Rwanda has been preparing itself for a possible new outbreak of Ebola for months. Following the W.H.O.’s declaration of an international state of emergency on 17 July, preventive measures were intensified. These included preparing Ebola Treatment Centres (ETCs) in the country.
Since the building of the first ETC in Sierra Leone in 2014, I’ve been fortunate enough to have been involved in the creation and transformation of a new building type, a highly necessary yet extremely complex design marked by the need to reduce time spent in high risk zones while at the same time giving patients the chance to be visited by relatives during their quarantine periods or prior to their death.
ETCs have numerous spatial and technical requirements: zoning according to risk levels, multiple one-way, uninterruptible movement flows, water supply networks with different levels of chlorine, etc. The design programme is demanding in itself, not to mention the added complication of having to build the facility during a state of emergency.

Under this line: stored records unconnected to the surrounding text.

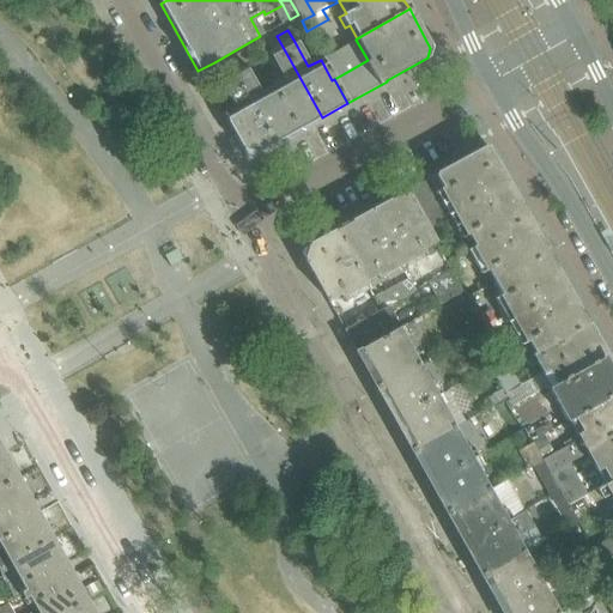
[(322,117),(277,36),(262,44),(268,54),(283,80),(271,87),(296,132),(322,117)]
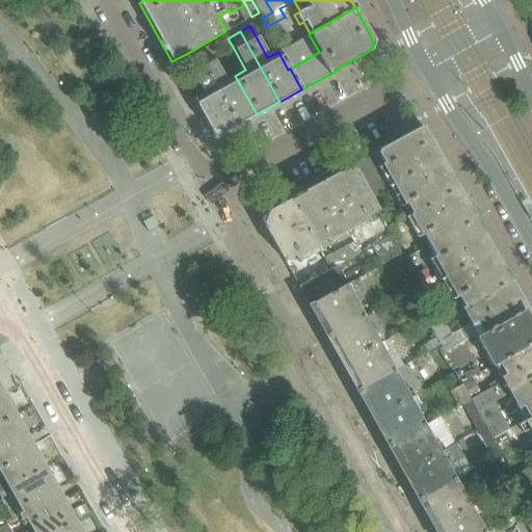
[(257,114),(235,76),(224,81),(212,58),(224,52),(218,42),(203,48),(197,55),(202,63),(202,64),(236,126),(257,114)]
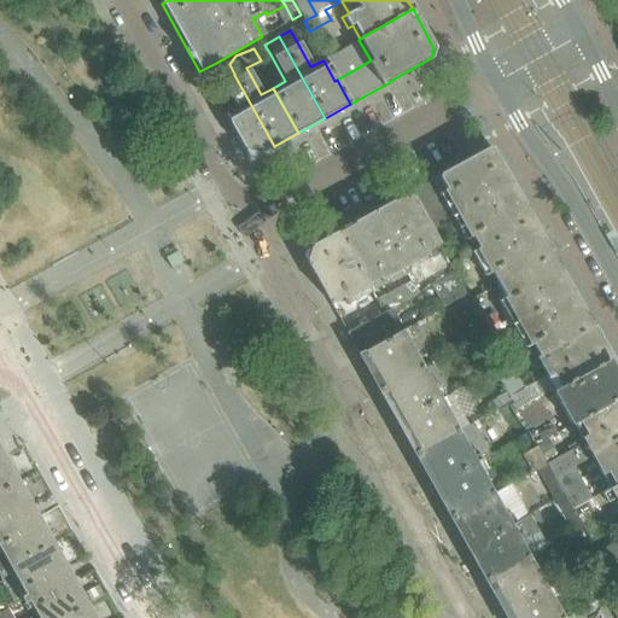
[(274,146),(234,75),(221,82),(235,109),(223,116),(244,152),(257,156),(274,146)]
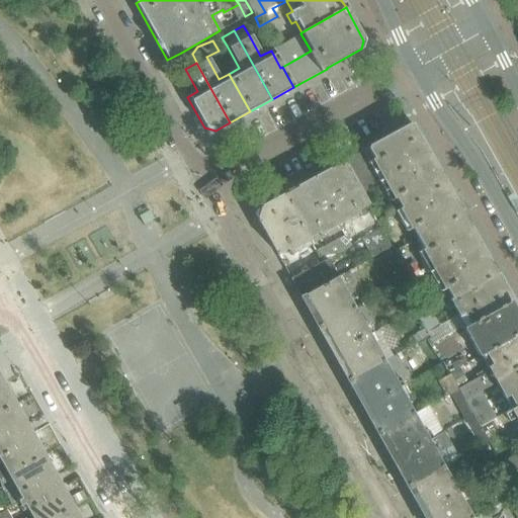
[(384,180),(429,156),(412,124),(343,162),(360,192),(374,183),(368,173),(369,167),(375,163),(384,180)]
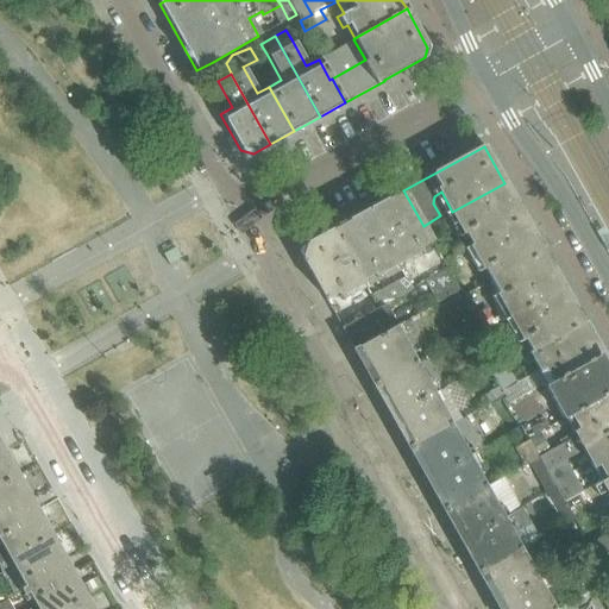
[(544,253),(504,183),(452,212),(465,236),(473,231),(487,255),(479,259),(491,282),(544,253)]
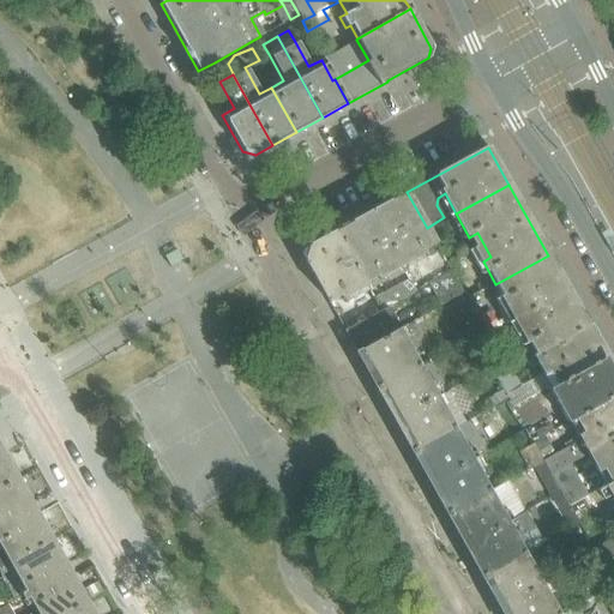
[(422,251),(435,242),(427,228),(407,192),(367,214),(330,234),(362,293),(367,290),(404,270),(426,258),(422,251)]
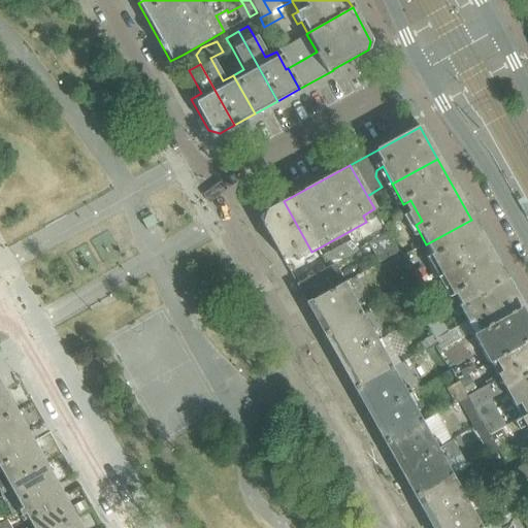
[(311,252),(284,201),(264,212),(261,223),(282,260),(292,255),(296,262),(312,254),(311,252)]
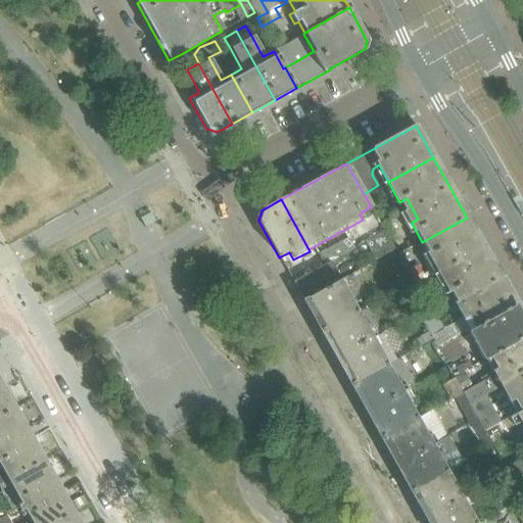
[(501,278),(483,247),(467,218),(422,242),(433,262),(439,257),(445,269),(438,272),(449,291),(457,288),(463,299),(501,278)]
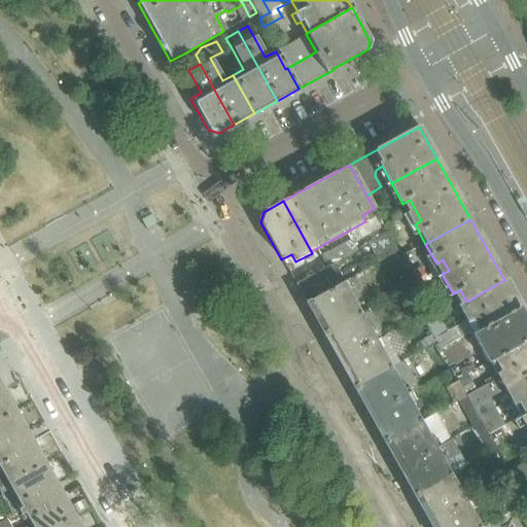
[(385,231),(394,224),(392,221),(383,226),(385,231)]
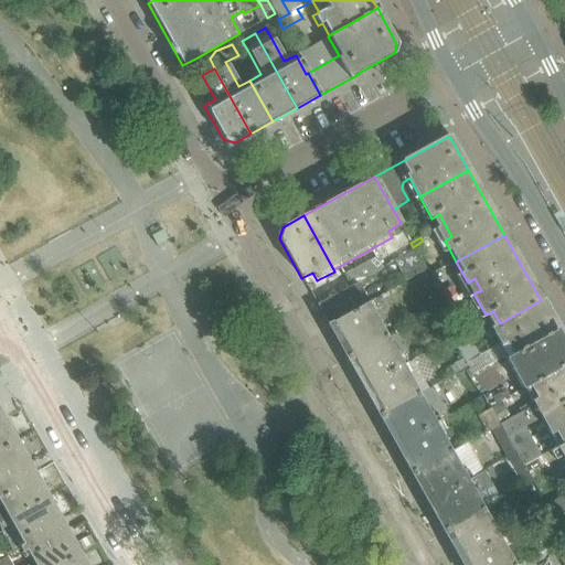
[(427,270),(416,251),(394,263),(405,283),(416,276),(424,273),(427,270)]
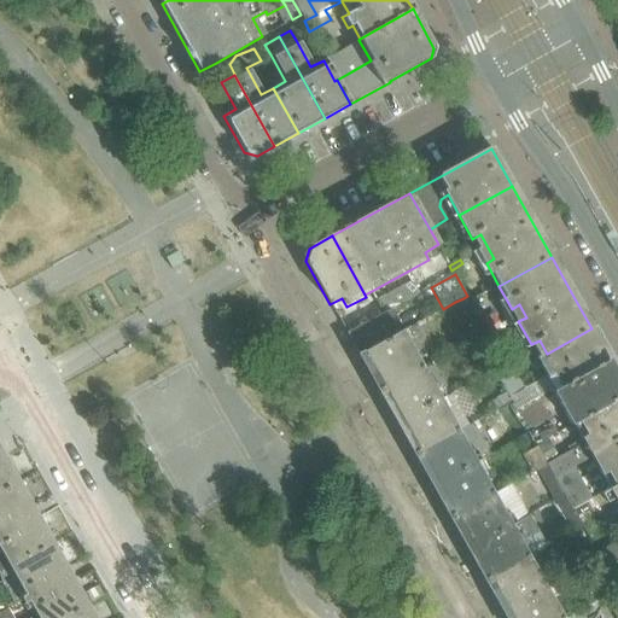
[(389,312),(419,295),(412,281),(375,302),(382,313),(383,315),(389,312)]
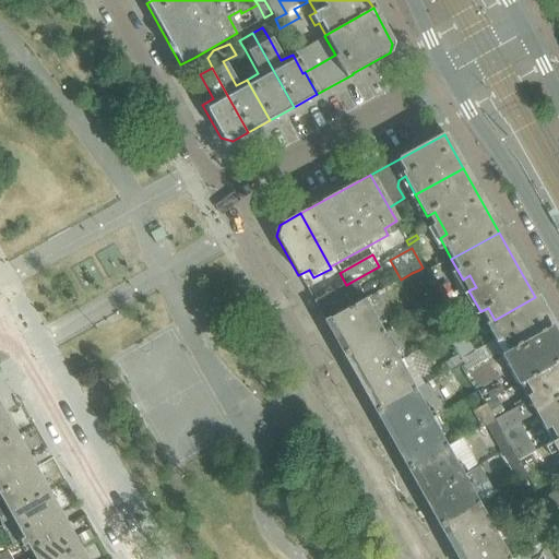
[(427,282),(423,274),(419,270),(412,273),(419,286),(427,282)]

I remember how one doctor colleague working on site described it: “Make no mistake, Vero, an ETC is a place for segregating people, and where most of them are going to die”1. That day I realised that, as an architect, my job was to ensure that apart from being safe for the people who work there, the place would also be a dignified, comfortable environment for its patients.
Today I visited a health facility in Rwanda that’s been converted into an ETC. My job is to identify possible shortcomings and improve the centre before the first patients arrive. Even from afar, the architectural quality of the building is apparent, with good proportions and attractive rhythms. Someone decided to convert it into an Ebola treatment centre before it had even been inaugurated.
The adaptation is a complete mess. Over and above the ignorance underlying the decision to reuse an existing building as an ETC, the refurbishment work already carried out reveals a lack of elementary knowledge about both architecture and Ebola.
This case exemplifies two things that are worrying for architects. First, a lack of awareness by humanitarian organizations that spatial and technical programmes can only be implemented successfully under emergency conditions by professionals. Secondly, a widespread lack of recognition and respect for quality architecture as an efficient tool with which to improve people’s lives.
I can easily imagine someone, probably with the best of intentions and buoyed up by having read some manual about ETCs – but nevertheless totally inept, walking around the building giving ill-considered instructions about what needed to be done: a corridor here, a door there, another washbasin here… The result: confused movement flows, unclosed circuits, serious flaws, uncomfortable spaces, danger spots and many more mistakes which, far from exploiting the strengths of the existing building, have turned it into a problem for its future users.
That said, I enjoyed the freehand mapping out of the design. It allowed me to confirm the good things about the building; to understand the origin of that beauty characteristic of all good architecture, that rationale that leaps out at you as you pass your pencil over the plans; to perceive the hours of hard work and dedication that were needed to design and execute the project.
I also suffered as I recorded the damage caused, the vulgarity introduced and the unnecessary wounds that will leave the building scarred forever.
Architecture has to build solutions to society’s problems, and society has to demand and defend such architecture. Otherwise, it won’t be architecture.